Figure 8. Correlation of TER of machine translated sentences versus average time spent translating each word for human translation of the same sentences. This correlation hints to the existence of common factors in what makes translation difficult for MT and HT, however, both methods are quite different and are better treated as two seperate problems.

As both TER and XLM work on a sentence level, it is important to explore the difficulty to translate sentences. Figure 8 shows the correlation between the rate at which sentences were translated and the TER for the same sentences. Figure 9 displays the near-linear relationship between sentence length and time taken to translate, similar to that obtained on a document level in figure 1.

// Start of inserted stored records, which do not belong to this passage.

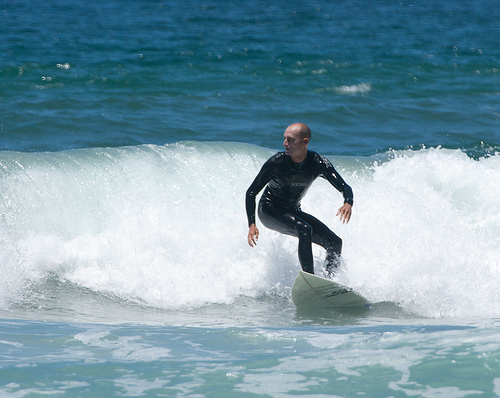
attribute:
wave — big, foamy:
[0, 144, 499, 336]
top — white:
[2, 130, 498, 184]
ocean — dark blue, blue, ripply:
[0, 3, 499, 397]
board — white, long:
[287, 266, 372, 319]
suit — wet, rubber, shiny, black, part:
[244, 152, 354, 283]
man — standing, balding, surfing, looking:
[242, 120, 356, 281]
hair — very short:
[282, 120, 313, 144]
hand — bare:
[337, 200, 357, 221]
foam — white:
[69, 309, 186, 370]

Figure 9. Time taken to translate a sentence against the number of words in the sentence. Linear relationship, as expected, but there is a large spread, especially for longer sentences. Original sentences in English translated to French.

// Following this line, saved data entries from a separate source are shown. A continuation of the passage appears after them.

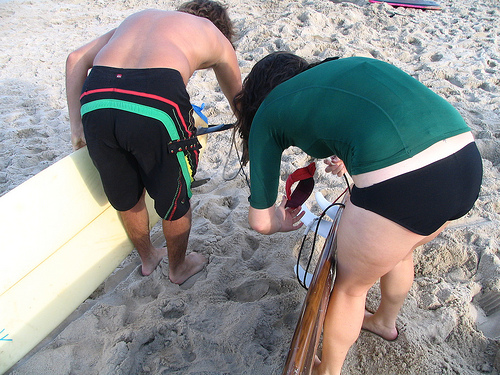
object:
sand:
[2, 0, 499, 375]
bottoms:
[350, 140, 484, 236]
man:
[63, 2, 248, 285]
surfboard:
[1, 112, 208, 373]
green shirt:
[241, 51, 471, 210]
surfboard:
[284, 184, 354, 374]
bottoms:
[80, 65, 203, 222]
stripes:
[80, 99, 194, 199]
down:
[230, 51, 346, 169]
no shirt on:
[66, 9, 241, 150]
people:
[229, 50, 483, 374]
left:
[2, 5, 56, 371]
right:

See XLM for PyTorch original implementation of Cross-lingual Language Model Pretraining.
See ELMo for PyTorch/TensorFlow implementation of Deep contextualized word representations.
See BERT for a method of pre-training language representations in TensorFlow.

Also interesting to check out huggingface's PyTorch-Transformers library of pre-trained models for NLP.
A simple way to obtain sentence embeddings from BERT pre-trained models is to use bert-as-service.

Dealing with unlabeled texts can be complex, however, by performing pre-training vectorisation of text data results can be significantly improved. The idea is to produce sentence embedding vectors which can be used for training. Once unlabelled text data is vectorised, it can be used to predict TER, translation rate etc. and ultimately text difficulty.

In order to vectorise texts, a few steps must be followed to prepare data. Firstly, the prefered pre-trained model, BPE codes and vocabulary are obtained from XLM. In our case we are dealing with translation to different languages so the XNLI-15 model is used (pretrained on masked language modelling and translation language modelling). The texts must be split into sentences before processing. Some texts contain a large amount of digits and serial numbers which are not translated, thus these can de removed before vectorisation. The sentences can then be forced to lower case. For example:

$ sed 's/\S*[0-9]\S*//g' input_file | tr '[:upper:]' '[:lower:]' > output_file

The next step is to apply the previously obtained BPE codes to the sentences. This can be done by using the python API or by cloning the fastBPE repo and using the following command:

$ ./fast applybpe output_file input_file bpe_codes

Note: fastBPE must be compiled before running. See fastBPE for help.

Once the sentences have been prepared, the XLM model can be applied to produce tensors of shape (sequence_length, batch_size, model_dimension). When using XLM the first hidden state of the last layer is used as input for classification tasks as recommended in the XLM repository. This corresponds to tensor[0] in python. Generating sentence embeddings is quite computer intensive so the use of GPUs is advised. For example, the limit of sentences that can be processed at the same time is around 500 for a 128GB CPU, however, the run time is relatively low (around 30 minutes) so the text can be run quite quickly in parallel.

Due to the limit in labeled data (currently have access to ~300 documents) and the easier access to unlabeled data, semi-supervised regression is a good candidate for improved regression models.

The general idea is to use labeled data to predict unlabeled data, accept the results above a confidence threshold, using these new labels to predict the remaining unlabeled data and so on and so forth. For example, the labeled UNOG dataset could be combined with the larger unlabeled UN corpus to predict the words translated per day, ultimately linked with text difficulty. Similarly, the translation edit rate could be predicted.